Une attention particulière pour éviter les procédures en réclamation d’indus
Interrogée par les journalistes d’ActuSoins, Mme Nathalie Laugery, infirmière libérale depuis 34 ans :
« Ce que l’Assurance maladie ne comprend pas, c’est que le dispositif (le BSI) prend du temps à mettre en place, et du temps, nous n’en avons pas. Encore une fois l’administration nous écrase. Quelle inconscience et quelle irresponsabilité de nous pousser à abandonner des prises en charge en nous sanctionnant, au lieu de nous laisser du temps pour intégrer la mise en œuvre du BSI. »
Avec l’extension du BSI à toute la population d’ici quelques mois, les problématiques de ce genre sont appelées à devenir plus fréquentes encore. C’est donc bien une mise en garde qui est lancée à toute la profession, notamment pour la facturation de ces forfaits journaliers, qui se substituent alors aux règles « traditionnelles » de la Nomenclature Générale des Actes Professionnels (NGAP). Les infirmières et infirmiers libéraux doivent se former et d’informer avant de commettre des erreurs, qui pourraient par la suite être considérés comme des indus.
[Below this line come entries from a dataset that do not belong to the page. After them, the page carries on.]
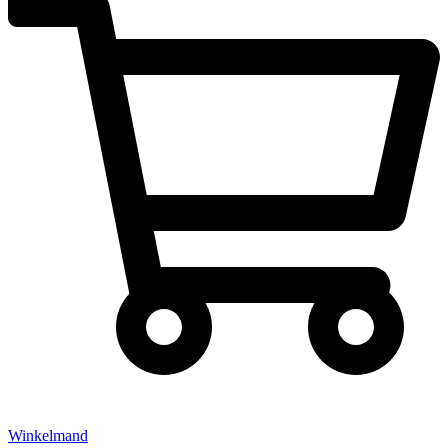
Winkelmand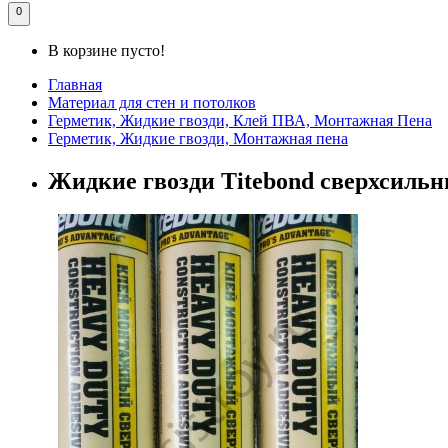
0
В корзине пусто!
Главная
Материал для стен и потолков
Герметик, Жидкие гвозди, Клей ПВА, Монтажная Пена
Герметик, Жидкие гвозди, Монтажная пена
Жидкие гвозди Titebond сверхсиль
Et vous, les règles d’application du Bilan de soins infirmiers, les connaissez-vous parfaitement ? Craignez-vous ce déploiement généralisé d’ici quelques mois ? Estimez-vous avoir été suffisamment formés ?
22 octobre 2022
Bonjour à tous….Et après cela on s’étonne de la désaffection de plus en plus croissante pour la profession infirmière. L’Etat est surendetté et il est « facile » de trouver un nouveau moyen de remplir les caisses. Tout cela sous couvert d’une « profession de foi » visant à améliorer la prise en charge du grand âge et de la dépendance. Nous sommes de plus en plus confrontés à une bureaucratie ignorante et méprisante de nos conditions de travail. De plus, nous sommes déjà très atypiques dans la manière dégressive dont sont « évalués » nos soins . Demandez à votre plombier s’il vous fera payer le remplacement de la chaudière à 100%, le changement d’un radiateur à 50% et le détartrage du circuit…gratuitement… j’en doute fortement. Il ne faudra pas s’étonner de voir de façon concomitante à toutes ces belles perspectives un abandon de plus en plus prégnant de la profession qui est une des rares à se voir, périodiquement, affublée de nouvelles « Épées de Damoclès » au dessus de la tête. Bon courage à tous, je suis sur une fin de carrière et navré de voir comment elle a évolué si tristement.